The culmination of his “fork in the road” was published this month as Chef MD’s Big Book of Culinary Medicine. In this information-packed book, La Puma details 40 major illnesses and what foods to eat to increase or decrease to prevent or even treat these conditions. He makes the bold but scientifically supportable claim that 70 percent of heart attacks are preventable with dietary changes. As an example: Eating a handful of walnuts 20 minutes before eating a fatty meal such as steak and pasta can prepare us for avoiding the artery-clogging effects by making the arteries smoother and more elastic.

In a recent conversation, Dr. La Puma told me: “I was able to identify three aspects of how we eat that, if attended to, will not only bring our weight naturally into line, but even create medicinal benefits for a large number of illnesses.”

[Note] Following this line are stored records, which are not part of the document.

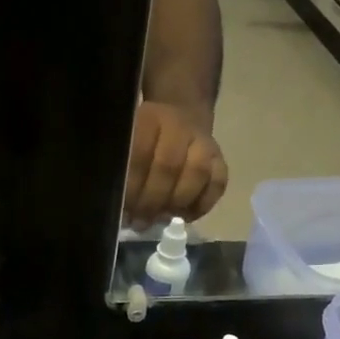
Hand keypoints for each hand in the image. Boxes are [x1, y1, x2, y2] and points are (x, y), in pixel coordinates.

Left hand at [125, 101, 226, 224]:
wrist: (180, 116)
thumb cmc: (142, 141)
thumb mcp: (125, 146)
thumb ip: (120, 172)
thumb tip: (119, 208)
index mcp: (149, 120)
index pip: (139, 155)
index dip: (132, 188)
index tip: (124, 211)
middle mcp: (178, 126)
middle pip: (168, 167)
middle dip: (152, 201)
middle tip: (141, 222)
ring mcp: (203, 141)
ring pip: (197, 173)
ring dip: (178, 202)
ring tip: (162, 218)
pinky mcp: (219, 158)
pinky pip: (218, 183)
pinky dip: (202, 205)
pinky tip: (185, 216)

Those three principles are as follows:

1. Bioavailability. This principle deals with the importance of getting the most potent nutrient benefit from anything we put into our mouths. La Puma offered these examples: If you cook pizza at 450 degrees for seven minutes instead of 350 degrees for 14 minutes, you can double the antioxidant availability in the crust. If you eat watermelon at room temperature instead of ice cold, you will absorb 40 percent more of the important free-radical squelcher lycopene.

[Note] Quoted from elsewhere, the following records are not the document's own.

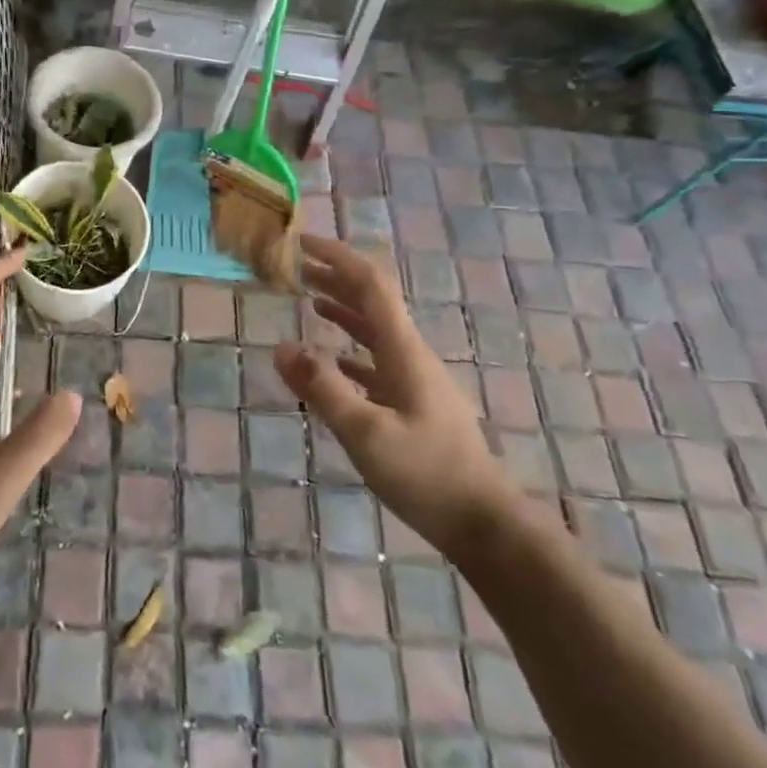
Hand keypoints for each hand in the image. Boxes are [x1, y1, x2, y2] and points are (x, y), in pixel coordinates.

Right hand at [275, 235, 514, 555]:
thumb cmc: (426, 475)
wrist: (485, 524)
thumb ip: (323, 388)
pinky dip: (350, 346)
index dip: (338, 257)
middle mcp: (410, 354)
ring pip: (374, 329)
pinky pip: (376, 360)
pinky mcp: (413, 403)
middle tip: (296, 266)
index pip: (370, 285)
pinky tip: (331, 357)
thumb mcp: (367, 433)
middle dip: (336, 276)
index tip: (302, 243)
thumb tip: (281, 347)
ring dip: (343, 307)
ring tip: (309, 297)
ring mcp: (414, 379)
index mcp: (403, 350)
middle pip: (372, 300)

2. Satiety. This principle is obviously important for anyone trying to restrict their calorie intake. The more bang for our buck—or calorie—the food provides, the less of it we need. Not all foods are created equal when it comes to satiating our hunger. For example, La Puma points out that protein is a potent satiator. It will remain the longest in the stomach, over four hours, even when the calories are fewer than other non-protein foods. Even the way we eat our food can make a difference. Eating cold instead of warm pasta salad will satisfy our hunger quicker because you get the more satiating “resistant starch” in the cold version. The cold starch also releases a hormone called PYY, which tells our brains that we are full.

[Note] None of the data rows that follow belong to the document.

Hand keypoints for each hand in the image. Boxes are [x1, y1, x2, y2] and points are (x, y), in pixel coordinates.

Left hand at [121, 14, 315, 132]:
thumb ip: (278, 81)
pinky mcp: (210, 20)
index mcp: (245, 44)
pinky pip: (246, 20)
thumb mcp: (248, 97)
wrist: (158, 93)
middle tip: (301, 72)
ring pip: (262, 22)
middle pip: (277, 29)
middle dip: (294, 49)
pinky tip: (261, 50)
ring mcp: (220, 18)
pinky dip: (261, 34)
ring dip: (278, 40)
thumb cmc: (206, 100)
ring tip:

3. Anti-nutrients. There are many foods that are bad for us, that actually work against our best health interests, and there are many ways we prepare our foods that can rob them of their nutritional benefits. La Puma cites the common example of picking up a cooked chicken breast in a plastic-wrapped container from the market and then popping it into the microwave, shrink-wrap and all. With any food with oil in it, the plastic will be absorbed into the food through the oil when it is heated, La Puma said. La Puma cites research that shows that cloves reduce the bacteria of E. coli by more than 99 percent. If cinnamon is more to your liking, it can knock out the dastardly bacteria by a respectable 80 percent.